▶ **Dataset extract**

+ + + + + + +

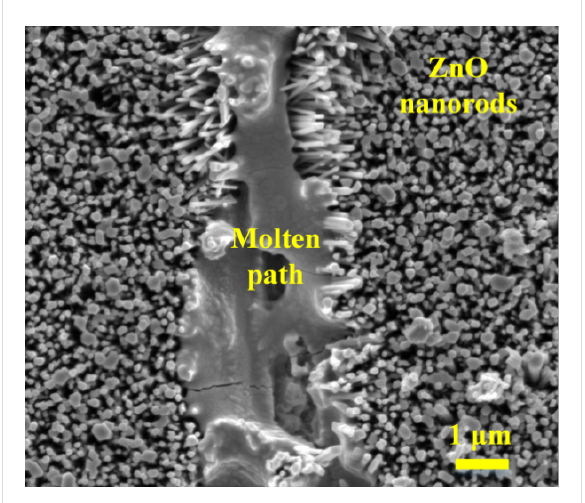
Figure 7: Scanning electron microscope image of the molten path due to the current flow between the contacts after a DC test showing evi- dence of melting and recrystallization of the material under electrical stress.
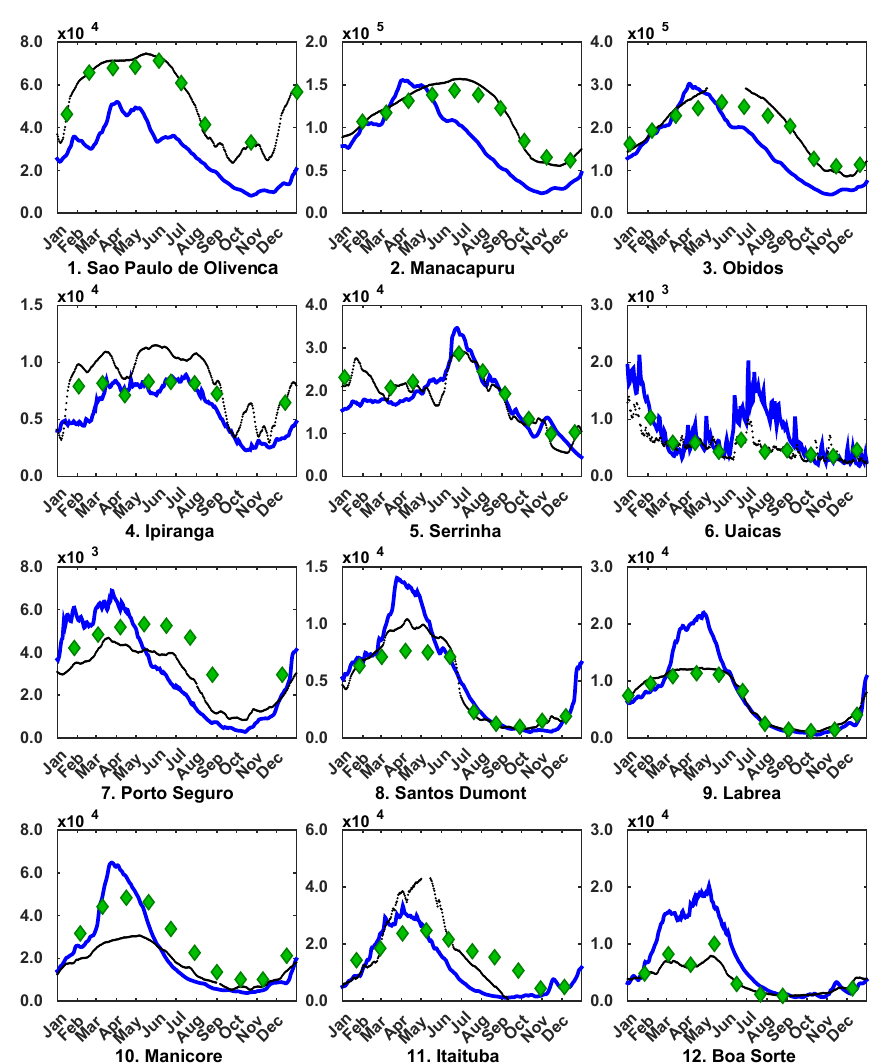
Figure 5. Comparison between the ISBA-CTRIP free run (blue line), ENVISAT-derived observed discharges (green markers) and ANA gauge discharges (black dots) over the year 2009. For each panel, the x -axis represents time (in days) and the y -axis represents discharge (in m 3 s − 1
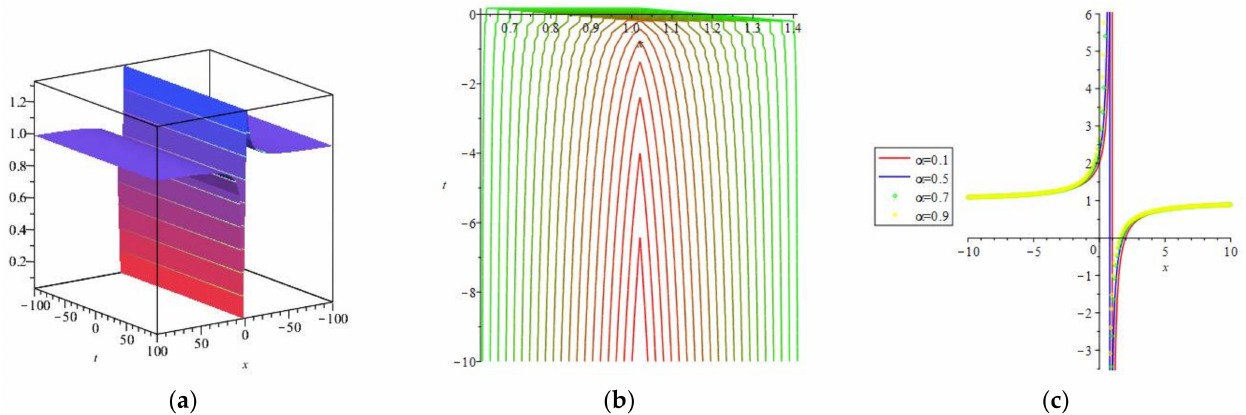
Figure 5. The graphical representation of the solution λ 23 ( χ ) : ( a ) 3D shape, ( b ) contour plot, and ( c ) 2D graph.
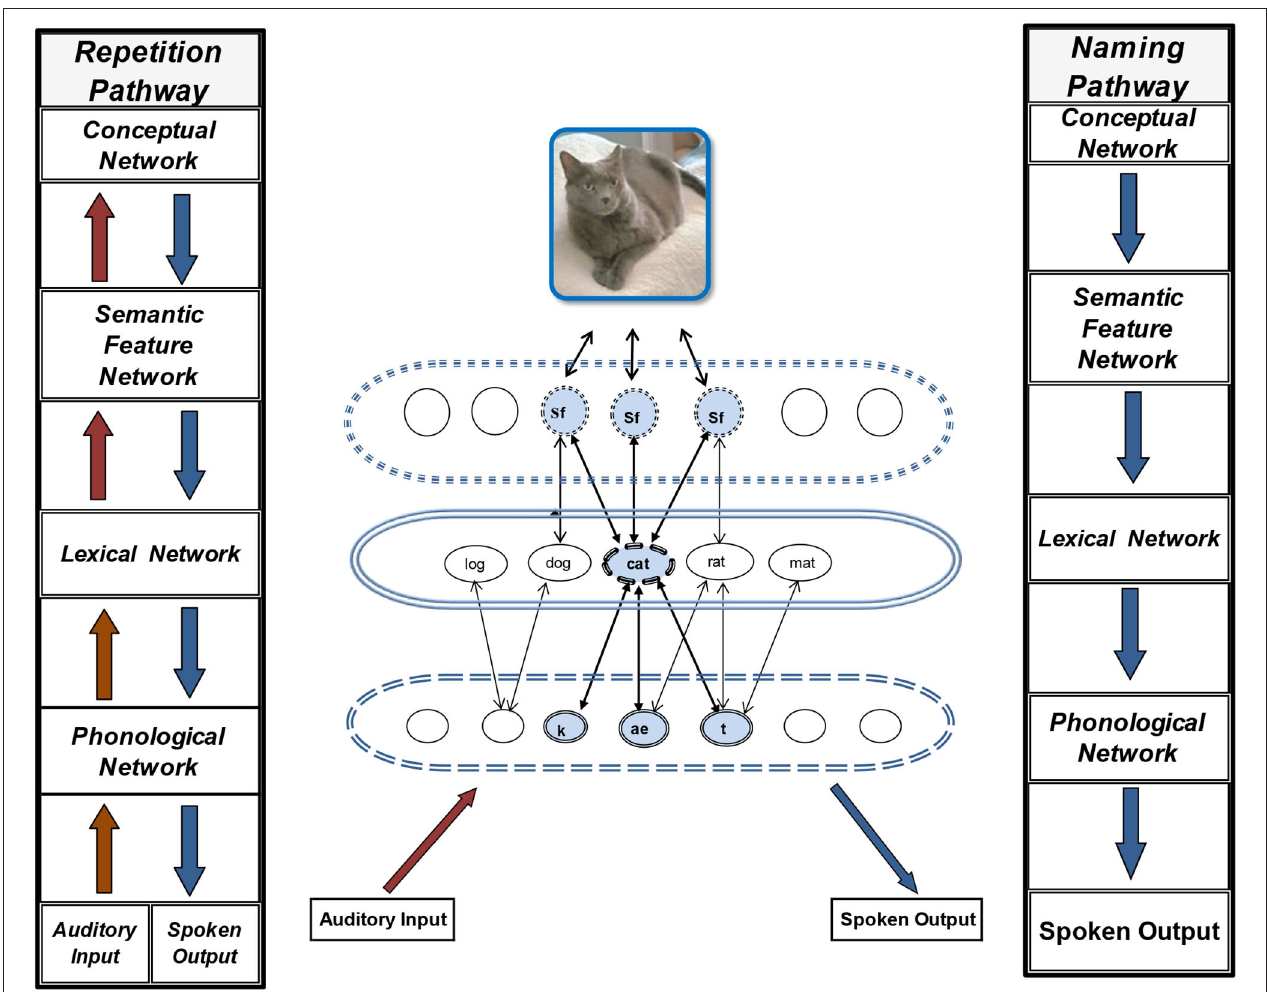
FIGURE 1 | Depiction of the interactive activation semantic-lexical-phonological network for word processing plus two abstracted depictions of the directional flow of activation spread through this network in word repetition and word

+ + + + + + +

Retype all of the listing word for word and skip the pictures.

▶ **Exercise answer**
Figure 7: Scanning electron microscope image of the molten path due to the current flow between the contacts after a DC test showing evi- dence of melting and recrystallization of the material under electrical stress.
Figure 5. Comparison between the ISBA-CTRIP free run (blue line), ENVISAT-derived observed discharges (green markers) and ANA gauge discharges (black dots) over the year 2009. For each panel, the x -axis represents time (in days) and the y -axis represents discharge (in m 3 s − 1
Figure 5. The graphical representation of the solution λ 23 ( χ ) : ( a ) 3D shape, ( b ) contour plot, and ( c ) 2D graph.
FIGURE 1 | Depiction of the interactive activation semantic-lexical-phonological network for word processing plus two abstracted depictions of the directional flow of activation spread through this network in word repetition and word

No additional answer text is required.